Dalam buku tersebut digambarkan bahwa remaja cenderung lebih banyak mendengarkan pendapat teman-temannya dibandingkan orangtua. Yang jadi persoalan, remaja tak siap menerima dan menyaring pengaruh tersebut.
Neufeld dan Maté mengungkapkan, tantangan remaja masa kini jauh lebih berat dibanding generasi sebelumnya. Tekanan dari lingkungan pertemanan bisa datang dalam berbagai bentuk, mulai dari tuntutan untuk mengikuti tren hingga dorongan mengambil keputusan berisiko.
Remaja Butuh Orangtua Open Minded
Aisha Tiara Pratiwi, siswi SMK Negeri 63 di Jakarta Selatan, mengungkap, hasil survei yang dilakukan kepada teman-teman sebayanya mengungkapkan, beberapa sumber masalah komunikasi remaja dengan orangtua, yakni kurangnya waktu bersama, rasa takut dihakimi saat bercerita, hingga dominasi orangtua dalam percakapan.
“Padahal, harapan remaja sederhana, punya waktu berkualitas dengan orangtua, didengar tanpa dipotong, saling memahami, dan orangtua harus open-minded,” kata Aisha yang menjadi pembicara dalam diskusi tersebut.
Sementara Herman Josisi Mokalu atau Yosi P. Project mengatakan, dirinya sebagai orangtua mengingatkan bahwa digitalisasi kini menjadi “habitat” generasi muda.
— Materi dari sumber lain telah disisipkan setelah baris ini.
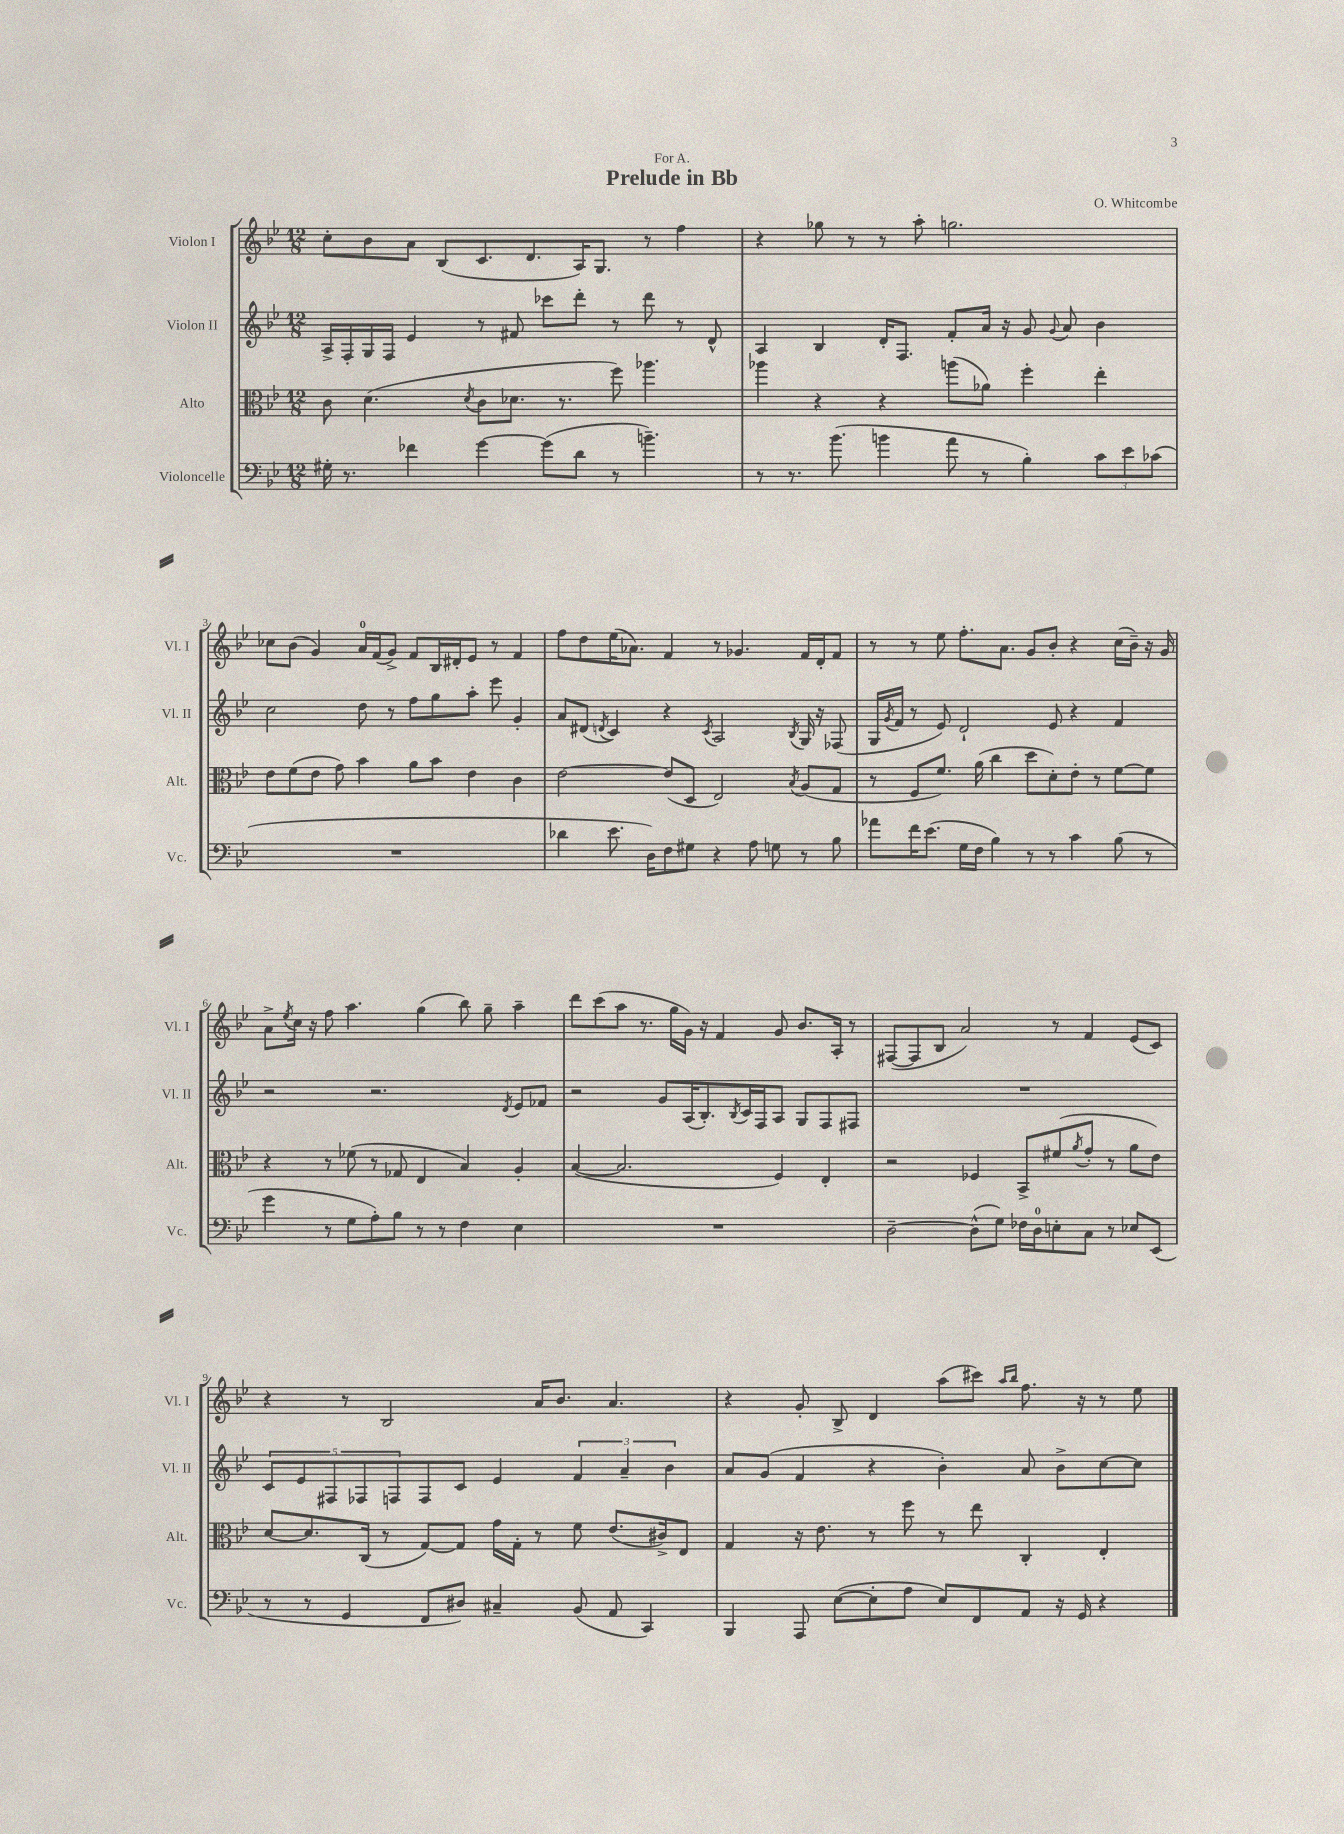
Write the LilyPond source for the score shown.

\header { title = "Prelude in Bb" composer = "O. Whitcombe" dedication = "For A." }
<<
\new StaffGroup <<
\new Staff = "s0" \with { instrumentName = "Violon I" shortInstrumentName = "Vl. I" } {
    \clef treble \key bes \major \numericTimeSignature \time 12/8
    c''8-. bes'8 a'8 bes8( c'8. d'8. a16) g8. r8 f''4 |
    r4 ges''8 r8 r8 a''8-. g''2. |
    ces''8 bes'8( g'4) a'16-0 f'16( g'8->) f'8 bes16 dis'16-. ees'8 r8 f'4 |
    f''8 d''8 ees''16( aes'8.) f'4 r8 ges'4. f'16 d'16-. f'8 |
    r8 r8 ees''8 f''8.-. a'8. g'8 bes'8-. r4 c''16( bes'16--) r16 g'16 |
    a'8-> \acciaccatura { ees''8 } c''16 r16 f''8 a''4. g''4( bes''8) g''8-- a''4-- |
    d'''8 c'''8( a''8 r8. g''16 g'16) r16 f'4 g'8 bes'8. a16-. r8 |
    fis8~( fis8 bes8 a'2) r8 f'4 ees'8( c'8) |
    r4 r8 bes2 a'16 bes'8. a'4. |
    r4 g'8-. bes8-> d'4 a''8( cis'''8) \grace { a''16 bes''16 } f''8. r16 r8 ees''8 \bar "|." |
}
\new Staff = "s1" \with { instrumentName = "Violon II" shortInstrumentName = "Vl. II" } {
    \clef treble \key bes \major \numericTimeSignature \time 12/8
    a16-> f16-. g16 f16 ees'4 r8 fis'8 ces'''8 d'''8-. r8 d'''8 r8 d'8-^ |
    a4 bes4 d'16-. f8. f'8-. a'16 r16 g'8 \appoggiatura { g'8 } a'8 bes'4 |
    c''2 d''8 r8 f''8 g''8 a''8-. ees'''8 g'4-. |
    a'8 dis'8( \acciaccatura { d'8 } c'4) r4 \acciaccatura { c'8 } a2 \acciaccatura { bes8 } g16 r16 fes8( |
    g16 \acciaccatura { g'8 } f'16 r8 ees'8) d'2-! ees'8 r4 f'4 |
    r2 r2. \acciaccatura { d'8 } ees'8 fes'8 |
    r2 g'8 a16( bes8.-.) \acciaccatura { bes8 } c'16 f16 a8 g8 f8 fis8 |
    R1. |
    \tuplet 5/4 { c'8 ees'8 fis8 fes8 f8 } f8 c'8 ees'4 \tuplet 3/2 { f'4 a'4-- bes'4 } |
    a'8 g'8( f'4 r4 bes'4-.) a'8 bes'8-> c''8~ c''8 \bar "|." |
}
\new Staff = "s2" \with { instrumentName = "Alto" shortInstrumentName = "Alt." } {
    \clef alto \key bes \major \numericTimeSignature \time 12/8
    c'8 d'4.( \acciaccatura { d'8 } c'8 des'8. r8. f''8) aes''4. |
    aes''4 r4 r4 a''8( aes'8) f''4-. ees''4-. |
    ees'8 f'8( ees'8 g'8) bes'4 a'8 bes'8 ees'4 c'4 |
    ees'2~ ees'8( d8 ees2) \acciaccatura { bes8 } a8( g8 |
    r8 f8 f'8.) a'16( c''4 d''8 d'8-.) ees'8-. r8 f'8~ f'8 |
    r4 r8 fes'8( r8 ges8 ees4 bes4) a4-. |
    bes4~( bes2. f4) ees4-. |
    r2 fes4 bes,8-> fis'8( \acciaccatura { a'8 } g'8-. r8 a'8 ees'8) |
    d'8~ d'8. c16( r8 g8~) g8 g'16 g16-. r8 f'8 ees'8.( cis'16->) ees8 |
    g4 r16 ees'8. r8 f''8 r8 ees''8 c4-. ees4-. \bar "|." |
}
\new Staff = "s3" \with { instrumentName = "Violoncelle" shortInstrumentName = "Vc." } {
    \clef bass \key bes \major \numericTimeSignature \time 12/8
    gis16-. r8. fes'4 g'4~ g'8( d'8 r8 b'4.--) |
    r8 r8. bes'8.( b'4 a'8 r8 bes4-.) \tuplet 3/2 { c'8 ees'8 ces'8( } |
    R1. |
    des'4 ees'8. d16) f8 gis8 r4 a8 g8 r8 bes8 |
    aes'8 f'16 ees'8.( g16 f16 bes4) r8 r8 c'4 bes8( r8 |
    g'4 r8 g8 a8-.) bes8 r8 r8 f4 ees4 |
    R1. |
    d2~-- d8-^( g8) fes16 d16-0 e8-. c8 r8 ees8 ees,8( |
    r8 r8 g,4 f,8 dis8) cis4-- bes,8( a,8 c,4) |
    bes,,4 a,,8 ees8~( ees8-. a8 ees8) f,8 a,8 r16 g,16 r4 \bar "|." |
}
>>
>>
Akibatnya, komunikasi rentan terganggu oleh perbedaan gaya bahasa, dan anak mudah terpengaruh arus instan.
“Solusinya adalah menyambungkan bahasa komunikasi, memberi edukasi nilai dengan cara yang mereka mengerti, serta mengatur waktu agar prioritas keluarga tetap terjaga,” katanya.
Menurut psikolog anak, Johana Rosalina K. PhD, remaja di era saat ini sedang berada pada fase perubahan besar yakni fisik, kognitif, dan emosional yang membuat mereka rawan kebingungan dalam mengambil keputusan.
“Paparan media sosial kerap menambah beban, memunculkan kebingungan identitas, bahkan memicu stres,” kata Johana.
Atas kondisi ini, Johana mengajak orangtua menerapkan positive parenting yakni membangun hubungan yang kuat, komunikasi demokratis, disiplin positif, dan memberi contoh nyata.
“Disiplin positif bukan tentang menundukkan anak, melainkan membantu mereka mengembangkan kekuatan diri dan tanggung jawab,” tegasnya.
Orang tua juga diajak menggunakan “I message” agar kata-kata yang diucapkan menjadi suara batin positif bagi anak.
Semua itu butuh proses dan waktu, karena membangun komunikasi yang selaras dengan anak remaja bukanlah pekerjaan sehari jadi, melainkan perjalanan panjang yang membutuhkan kesabaran, kepekaan, dan komitmen.